Entre Bastille et République, le boulevard Beaumarchais est noir de monde et à perte de vue c'est une véritable forêt de banderoles multicolores, de drapeaux rouges, noirs et de pancartes aux slogans les plus variés ("CPE = couillonnade pré-électorale", "Comment pourrir l'espoir", "Séparation de l'Etat et du Medef", "Villepin t'es foutu les mamies sont dans la rue")...

En dépit des violences et quels que soient les chiffres définitifs (à 18 heures la police n'avait toujours pas donné ses estimations, peut-être un signe du succès de la manifestation), syndicats d'étudiants et de salariés ont manifestement réussi une démonstration de force sans précédent depuis le début de la fronde anti-CPE il y a deux mois.

Et dans les rangs des manifestants, un mot d'ordre commençait à circuler dans la soirée: "on remet ça jeudi!". Bref, si Dominique de Villepin mise sur les vacances scolaires et l'approche des examens pour avoir les anti-CPE à l'usure, la partie n'est pas gagnée d'avance.
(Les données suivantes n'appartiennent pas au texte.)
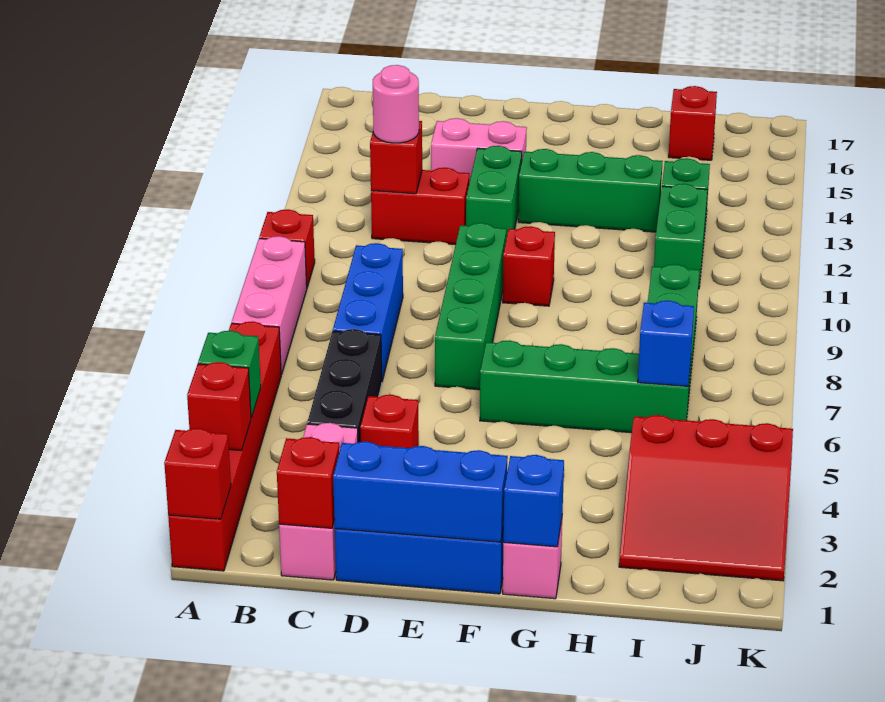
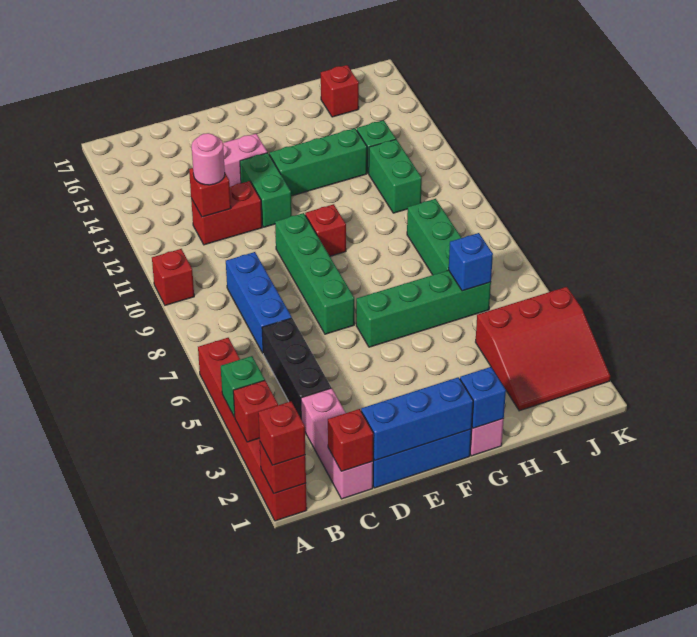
pink 1x3 brick [232,236,307,374] -> none
red 1x1 brick [360,395,419,448] -> red 1x1 brick moved to [258,401,305,465]

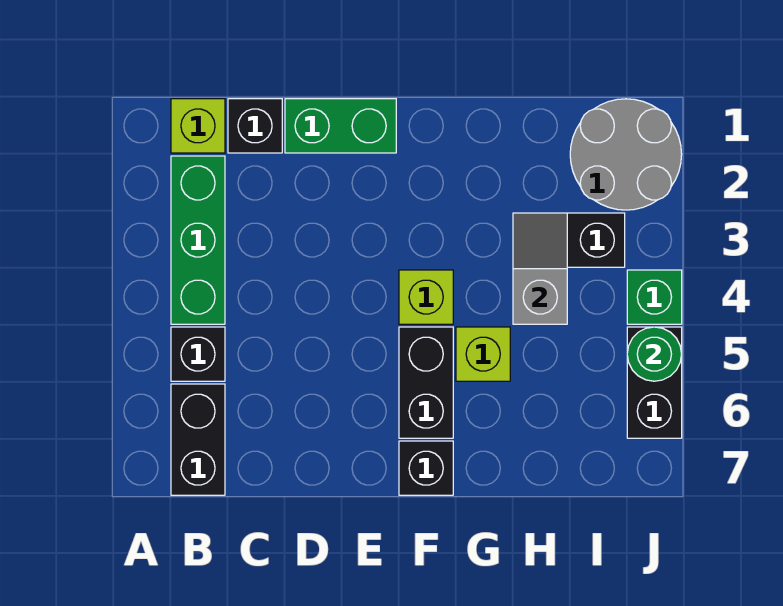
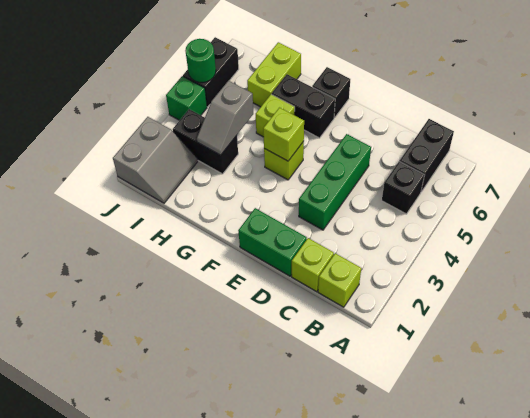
green 1x3 brick [171,156,225,324] -> green 1x3 brick moved to [299,134,371,230]
black 1x1 brick [228,99,282,153] -> lime 1x1 brick [292,238,334,292]
none -> lime 1x1 brick [263,108,304,161]
black 1x2 brick [399,327,453,438] -> black 1x2 brick turned to [272,74,335,138]
none -> lime 1x2 brick [247,42,301,107]
grey 2x2 round brick [570,99,682,210] -> grey 2x2 slope [113,117,198,203]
Mais pour ce membre de la coordination étudiante interrogé en fin de parcours, "le risque maintenant pour nous ce sont ces casseurs qui n'ont rien à voir avec le mouvement anti-CPE mais qui servent objectivement les intérêts du gouvernement en faisant peur à la France profonde".

Alors que les incidents se poursuivaient place de la République, les forces de l'ordre ne pouvaient toutefois pas être accusées de laisser faire les casseurs: vers 18 heures, 105 "JV pour jeunes violents" avaient déjà été interpellés selon la Préfecture de Police de Paris.